• PROBLEM DESCRIPTION: An exact copy of every record below is required, with the pictures left out.
** INPUT FOR THIS TASK follows **
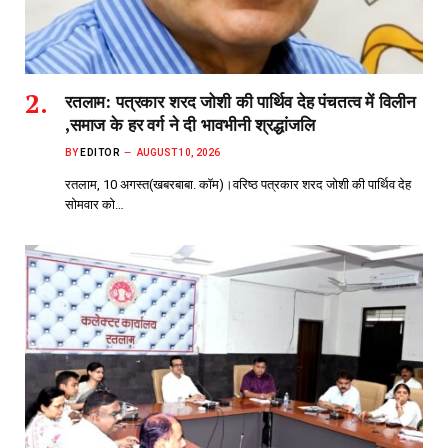
रतलाम: पत्रकार शरद जोशी की पार्थिव देह पंचतत्व में विलीन
,समाज के हर वर्ग ने दी भावभीनी श्रद्धांजलि
BY
EDITOR
AUGUST 10, 2026
रतलाम, 10 अगस्त(खबरबाबा. कॉम)।वरिष्ठ पत्रकार शरद जोशी की पार्थिव देह
सोमवार को…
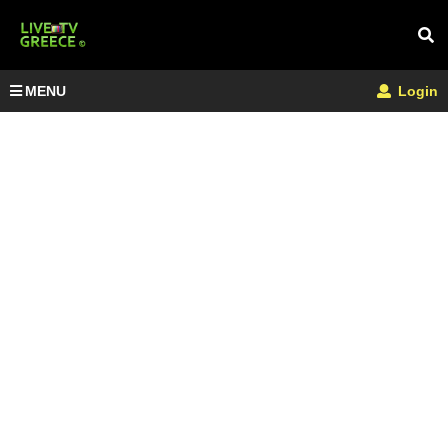
MENU
Login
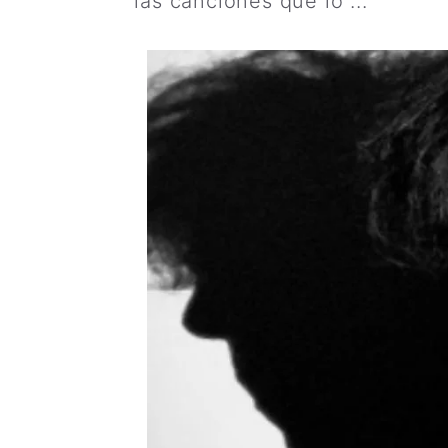
las canciones que lo ...
Leer m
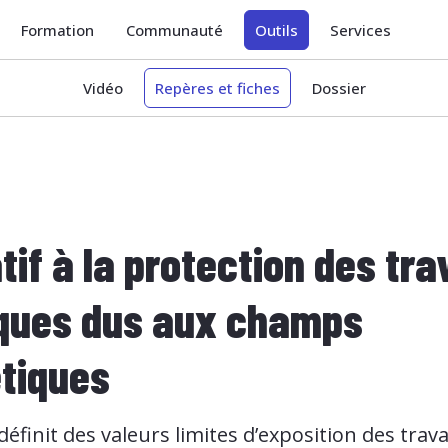
Formation
Communauté
Outils
Services
Vidéo
Repères et fiches
Dossier
tif à la protection des tra
sques dus aux champs
tiques
définit des valeurs limites d’exposition des tra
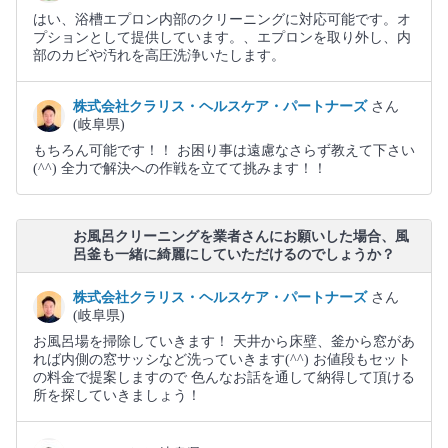
はい、浴槽エプロン内部のクリーニングに対応可能です。オ
プションとして提供しています。、エプロンを取り外し、内
部のカビや汚れを高圧洗浄いたします。
株式会社クラリス・ヘルスケア・パートナーズ
さん
(岐阜県)
もちろん可能です！！ お困り事は遠慮なさらず教えて下さい
(⁠^⁠^⁠) 全力で解決への作戦を立てて挑みます！！
お風呂クリーニングを業者さんにお願いした場合、風
呂釜も一緒に綺麗にしていただけるのでしょうか？
株式会社クラリス・ヘルスケア・パートナーズ
さん
(岐阜県)
お風呂場を掃除していきます！ 天井から床壁、釜から窓があ
れば内側の窓サッシなど洗っていきます(⁠^⁠^⁠) お値段もセット
の料金で提案しますので 色んなお話を通して納得して頂ける
所を探していきましょう！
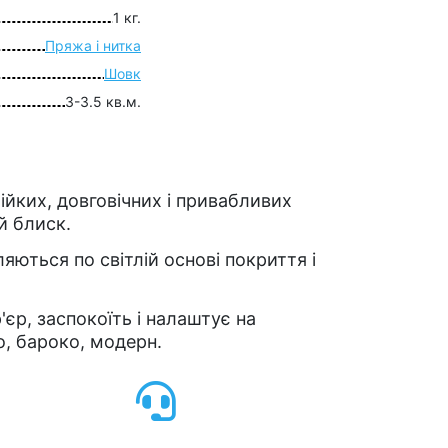
1 кг.
Пряжа і нитка
Шовк
3-3.5 кв.м.
ійких, довговічних і привабливих
й блиск.
яються по світлій основі покриття і
'єр, заспокоїть і налаштує на
о, бароко, модерн.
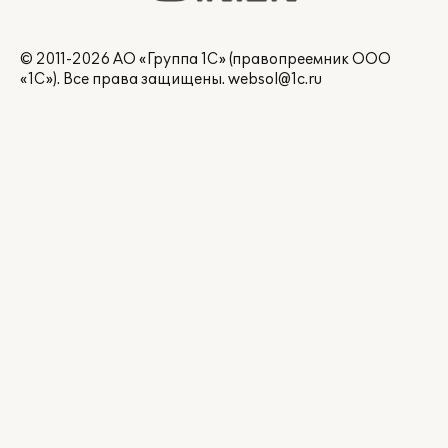
© 2011-2026 АО «Группа 1С» (правопреемник ООО
«1С»). Все права защищены.
websol@1c.ru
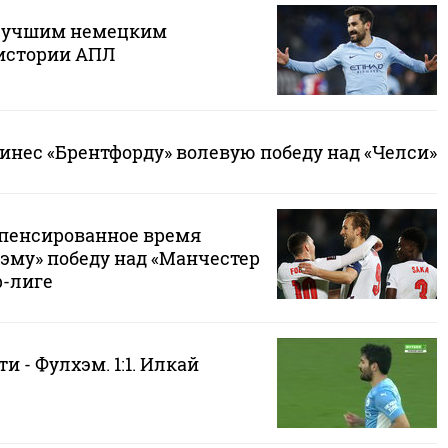
 лучшим немецким
истории АПЛ
инес «Брентфорду» волевую победу над «Челси»
мпенсированное время
эму» победу над «Манчестер
р-лиге
и - Фулхэм. 1:1. Илкай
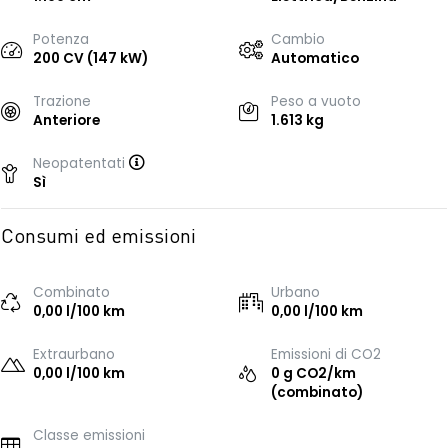
Potenza
Cambio
200 CV (147 kW)
Automatico
Trazione
Peso a vuoto
Anteriore
1.613 kg
Neopatentati
Sì
Consumi ed emissioni
Combinato
Urbano
0,00 l/100 km
0,00 l/100 km
Extraurbano
Emissioni di CO2
0,00 l/100 km
0 g CO2/km
(combinato)
Classe emissioni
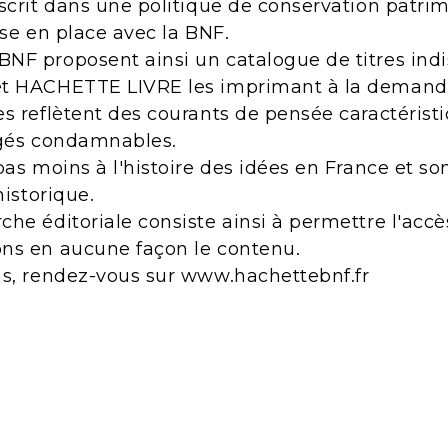
scrit dans une politique de conservation patri
ise en place avec la BNF.
NF proposent ainsi un catalogue de titres indi
et HACHETTE LIVRE les imprimant à la demand
s reflètent des courants de pensée caractérist
ugés condamnables.
pas moins à l'histoire des idées en France et s
historique.
he éditoriale consiste ainsi à permettre l'acc
ns en aucune façon le contenu.
ns, rendez-vous sur www.hachettebnf.fr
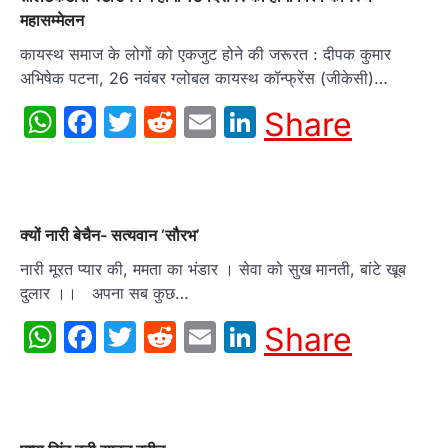
महासम्मेलन
कायस्थ समाज के लोगों को एकजुट होने की जरूरत : दीपक कुमार
अभिषेक पटना, 26 नवंबर ग्लोबल कायस्थ कॉन्फ्रेंस (जीकेसी)…
WhatsApp
Facebook
Twitter
Reddit
Email
LinkedIn
Share
क्यों नारी बेचैन- सत्यवान ‘सौरभ’
नारी मूरत प्यार की, ममता का भंडार । सेवा को सुख मानती, बांटे खूब
दुलार ।। अपना सब कुछ…
WhatsApp
Facebook
Twitter
Reddit
Email
LinkedIn
Share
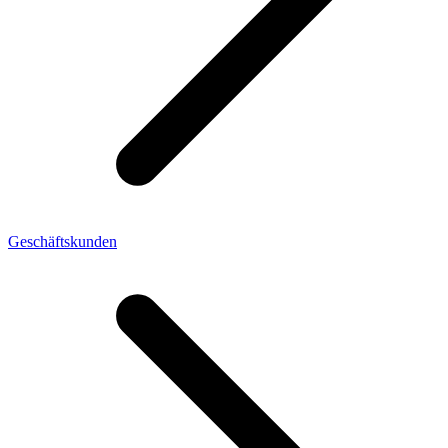
Geschäftskunden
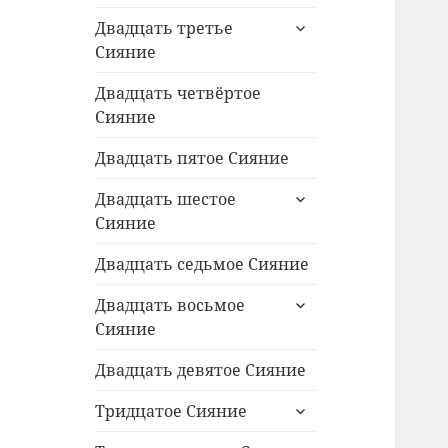
раскрыть
Двадцать третье
дочернее
Сияние
меню
Двадцать четвёртое
Сияние
Двадцать пятое Сияние
раскрыть
Двадцать шестое
дочернее
Сияние
меню
Двадцать седьмое Сияние
раскрыть
Двадцать восьмое
дочернее
Сияние
меню
Двадцать девятое Сияние
раскрыть
Тридцатое Сияние
дочернее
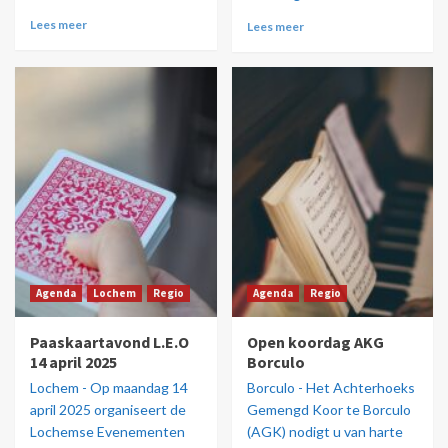
Lees meer
Lees meer
Agenda
Lochem
Regio
Agenda
Regio
Paaskaartavond L.E.O
Open koordag AKG
14 april 2025
Borculo
Lochem - Op maandag 14
Borculo - Het Achterhoeks
april 2025 organiseert de
Gemengd Koor te Borculo
Lochemse Evenementen
(AGK) nodigt u van harte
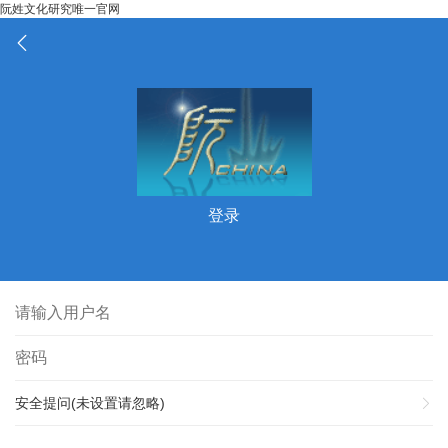
阮姓文化研究唯一官网
登录
安全提问(未设置请忽略)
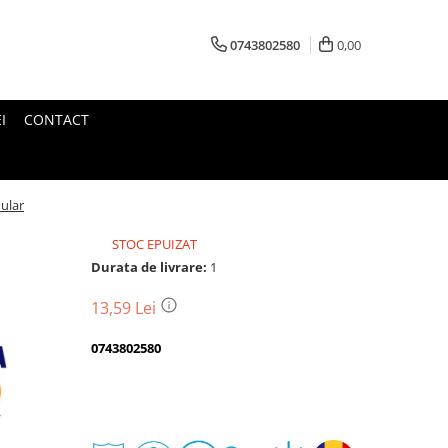
0743802580
0,00
I
CONTACT
ular
STOC EPUIZAT
Durata de livrare:
1
13,59 Lei
0743802580
Transport
gratuit
Perioada
Magazin
De
Garantie
Deschidere
Retur
Romanesc
la
Suport
2
colet
In
a
Cele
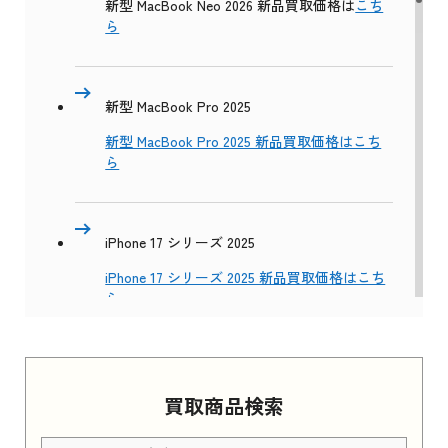
新型 MacBook Neo 2026 新品買取価格は
こち
ら
新型 MacBook Pro 2025
新型 MacBook Pro 2025 新品買取価格はこち
ら
iPhone 17 シリーズ 2025
iPhone 17 シリーズ 2025 新品買取価格はこち
ら
Apple Watch Series 11 2025
買取商品検索
Apple Watch Series 11 2025 新品買取価格はこ
ちら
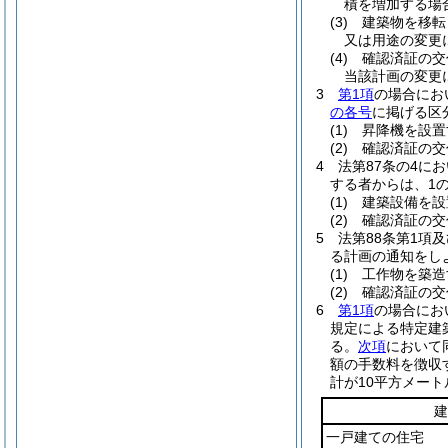
積を増加する場
(3)
建築物を移転
又は用途の変更
(4)
確認済証の交
当該計画の変更
3
第1項
の場合にお
の各号
に掲げる区
(1)
昇降機を設置
(2)
確認済証の交
4
法第87条の4に
する者からは、1
(1)
建築設備を設
(2)
確認済証の交
5
法第88条第1項
る計画の通知をし
(1)
工作物を築造
(2)
確認済証の交
6
第1項
の場合にお
規定による特定建
る。
次項
において
額の手数料を徴収
計が10平方メー
建
一戸建ての住宅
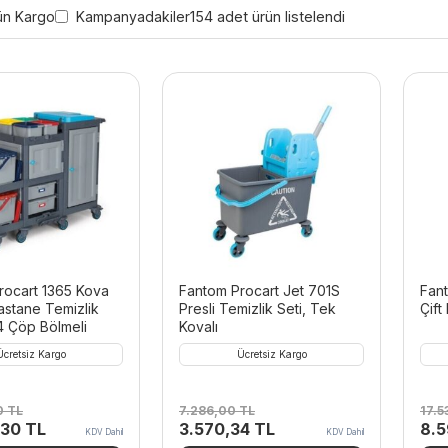
ün Kargo
Kampanyadakiler
154 adet ürün listelendi
rocart 1365 Kova
Fantom Procart Jet 701S
Fan
astane Temizlik
Presli Temizlik Seti, Tek
Çift
4 Çöp Bölmeli
Kovalı
Ücretsiz Kargo
Ücretsiz Kargo
0
TL
7.286,00
TL
17.
Şu
Orijinal
Şu
Orij
,30
TL
3.570,34
TL
8.
KDV Dahil
KDV Dahil
andaki
fiyat:
andaki
fiya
** End of INPUT FOR THIS TASK **
• SOLUTION:
रतलाम: पत्रकार शरद जोशी की पार्थिव देह पंचतत्व में विलीन
,समाज के हर वर्ग ने दी भावभीनी श्रद्धांजलि
BY
EDITOR
AUGUST 10, 2026
रतलाम, 10 अगस्त(खबरबाबा. कॉम)।वरिष्ठ पत्रकार शरद जोशी की पार्थिव देह
सोमवार को…
MENU
Login
las canciones que lo ...
Leer m
Formation
Communauté
Outils
Services
Vidéo
Repères et fiches
Dossier
tif à la protection des tra
sques dus aux champs
tiques
définit des valeurs limites d’exposition des tra
はい、浴槽エプロン内部のクリーニングに対応可能です。オ
プションとして提供しています。、エプロンを取り外し、内
部のカビや汚れを高圧洗浄いたします。
株式会社クラリス・ヘルスケア・パートナーズ
さん
(岐阜県)
もちろん可能です！！ お困り事は遠慮なさらず教えて下さい
(⁠^⁠^⁠) 全力で解決への作戦を立てて挑みます！！
お風呂クリーニングを業者さんにお願いした場合、風
呂釜も一緒に綺麗にしていただけるのでしょうか？
株式会社クラリス・ヘルスケア・パートナーズ
さん
(岐阜県)
お風呂場を掃除していきます！ 天井から床壁、釜から窓があ
れば内側の窓サッシなど洗っていきます(⁠^⁠^⁠) お値段もセット
の料金で提案しますので 色んなお話を通して納得して頂ける
所を探していきましょう！
1 кг.
Пряжа і нитка
Шовк
3-3.5 кв.м.
ійких, довговічних і привабливих
й блиск.
яються по світлій основі покриття і
'єр, заспокоїть і налаштує на
о, бароко, модерн.
© 2011-2026 АО «Группа 1С» (правопреемник ООО
«1С»). Все права защищены.
websol@1c.ru
 лучшим немецким
истории АПЛ
инес «Брентфорду» волевую победу над «Челси»
мпенсированное время
эму» победу над «Манчестер
р-лиге
и - Фулхэм. 1:1. Илкай
Potenza
Cambio
200 CV (147 kW)
Automatico
Trazione
Peso a vuoto
Anteriore
1.613 kg
Neopatentati
Sì
Consumi ed emissioni
Combinato
Urbano
0,00 l/100 km
0,00 l/100 km
Extraurbano
Emissioni di CO2
0,00 l/100 km
0 g CO2/km
(combinato)
Classe emissioni
scrit dans une politique de conservation patri
ise en place avec la BNF.
NF proposent ainsi un catalogue de titres indi
et HACHETTE LIVRE les imprimant à la demand
s reflètent des courants de pensée caractérist
ugés condamnables.
pas moins à l'histoire des idées en France et s
historique.
he éditoriale consiste ainsi à permettre l'acc
ns en aucune façon le contenu.
ns, rendez-vous sur www.hachettebnf.fr
महासम्मेलन
कायस्थ समाज के लोगों को एकजुट होने की जरूरत : दीपक कुमार
अभिषेक पटना, 26 नवंबर ग्लोबल कायस्थ कॉन्फ्रेंस (जीकेसी)…
WhatsApp
Facebook
Twitter
Reddit
Email
LinkedIn
Share
क्यों नारी बेचैन- सत्यवान ‘सौरभ’
नारी मूरत प्यार की, ममता का भंडार । सेवा को सुख मानती, बांटे खूब
दुलार ।। अपना सब कुछ…
WhatsApp
Facebook
Twitter
Reddit
Email
LinkedIn
Share
Geschäftskunden
раскрыть
Двадцать третье
дочернее
Сияние
меню
Двадцать четвёртое
Сияние
Двадцать пятое Сияние
раскрыть
Двадцать шестое
дочернее
Сияние
меню
Двадцать седьмое Сияние
раскрыть
Двадцать восьмое
дочернее
Сияние
меню
Двадцать девятое Сияние
раскрыть
Тридцатое Сияние
дочернее
Lees meer
Lees meer
Agenda
Lochem
Regio
Agenda
Regio
Paaskaartavond L.E.O
Open koordag AKG
14 april 2025
Borculo
Lochem - Op maandag 14
Borculo - Het Achterhoeks
april 2025 organiseert de
Gemengd Koor te Borculo
Lochemse Evenementen
(AGK) nodigt u van harte
阮姓文化研究唯一官网
登录
安全提问(未设置请忽略)
0743802580
0,00
I
CONTACT
ular
STOC EPUIZAT
Durata de livrare:
1
13,59 Lei
0743802580
Transport
gratuit
Perioada
Magazin
De
Garantie
Deschidere
Retur
Romanesc
la
Suport
2
colet
In
a
Cele
新型 MacBook Neo 2026 新品買取価格は
こち
ら
新型 MacBook Pro 2025
新型 MacBook Pro 2025 新品買取価格はこち
ら
iPhone 17 シリーズ 2025
iPhone 17 シリーズ 2025 新品買取価格はこち
ら
Apple Watch Series 11 2025
買取商品検索
Apple Watch Series 11 2025 新品買取価格はこ
ちら
積を増加する場
(3)
建築物を移転
又は用途の変更
(4)
確認済証の交
当該計画の変更
3
第1項
の場合にお
の各号
に掲げる区
(1)
昇降機を設置
(2)
確認済証の交
4
法第87条の4に
する者からは、1
(1)
建築設備を設
(2)
確認済証の交
5
法第88条第1項
る計画の通知をし
(1)
工作物を築造
(2)
確認済証の交
6
第1項
の場合にお
規定による特定建
る。
次項
において
額の手数料を徴収
計が10平方メー
建
一戸建ての住宅
ün Kargo
Kampanyadakiler
154 adet ürün listelendi
rocart 1365 Kova
Fantom Procart Jet 701S
Fan
astane Temizlik
Presli Temizlik Seti, Tek
Çift
4 Çöp Bölmeli
Kovalı
Ücretsiz Kargo
Ücretsiz Kargo
0
TL
7.286,00
TL
17.
Şu
Orijinal
Şu
Orij
,30
TL
3.570,34
TL
8.
KDV Dahil
KDV Dahil
andaki
fiyat:
andaki
fiya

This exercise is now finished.